Entre 1917 y 1921, la Argentina atravesó uno de los ciclos de conflictividad social más intensos de su historia. Lejos de ser episodios aislados, las huelgas, levantamientos obreros y represiones violentas de esos años fueron el resultado de profundas transformaciones políticas, sociales y económicas que pusieron en tensión al modelo de país construido desde fines del siglo XIX.

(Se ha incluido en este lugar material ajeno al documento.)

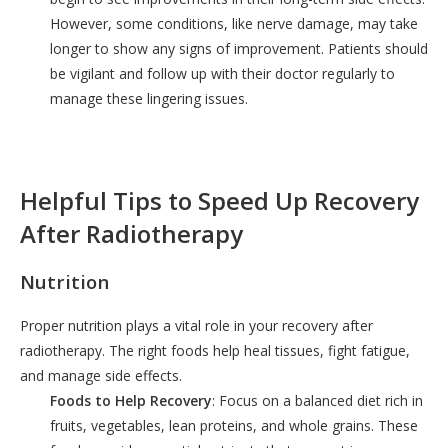
However, some conditions, like nerve damage, may take
longer to show any signs of improvement. Patients should
be vigilant and follow up with their doctor regularly to
manage these lingering issues.
Helpful Tips to Speed Up Recovery
After Radiotherapy
Nutrition
Proper nutrition plays a vital role in your recovery after
radiotherapy. The right foods help heal tissues, fight fatigue,
and manage side effects.
Foods to Help Recovery
: Focus on a balanced diet rich in
fruits, vegetables, lean proteins, and whole grains. These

La sanción de la Ley Sáenz Peña en 1912 había abierto el sistema político a sectores hasta entonces excluidos. La llegada de Hipólito Yrigoyen a la presidencia en 1916 expresó esa ampliación democrática y el ingreso masivo de las clases medias y populares a la vida política. Ese proceso de integración no fue solo electoral: estuvo acompañado por cambios estructurales como la consolidación de los inmigrantes, la expansión de la educación pública, el servicio militar obligatorio y una fuerte prédica nacionalista que buscaba “argentinizar” a los sectores populares.
El radicalismo intentó transformar el viejo Estado oligárquico —represivo y excluyente— en un Estado mediador, capaz de arbitrar conflictos sociales. Durante los primeros años, el gobierno intervino en disputas laborales evitando la represión directa y concediendo mejoras salariales y laborales, como ocurrió en las huelgas portuarias y ferroviarias de 1917 y 1918. Estas mediaciones elevaron el nivel de vida de algunos trabajadores y reforzaron la expectativa de que el Estado podía ser un aliado.
Sin embargo, el contexto económico empezó a tensar esa relación. Entre 1917 y 1921, la fase expansiva del ciclo económico estuvo acompañada por un fuerte aumento de precios que deterioró los ingresos reales de las clases medias y, sobre todo, de los sectores populares. Al mismo tiempo, el impacto internacional de la Revolución Rusa estimuló la difusión de ideologías contestatarias —anarquistas, socialistas y sindicalistas revolucionarias— y radicalizó las demandas obreras. El resultado fue un crecimiento inédito en el número de huelgas, huelguistas y jornadas laborales perdidas.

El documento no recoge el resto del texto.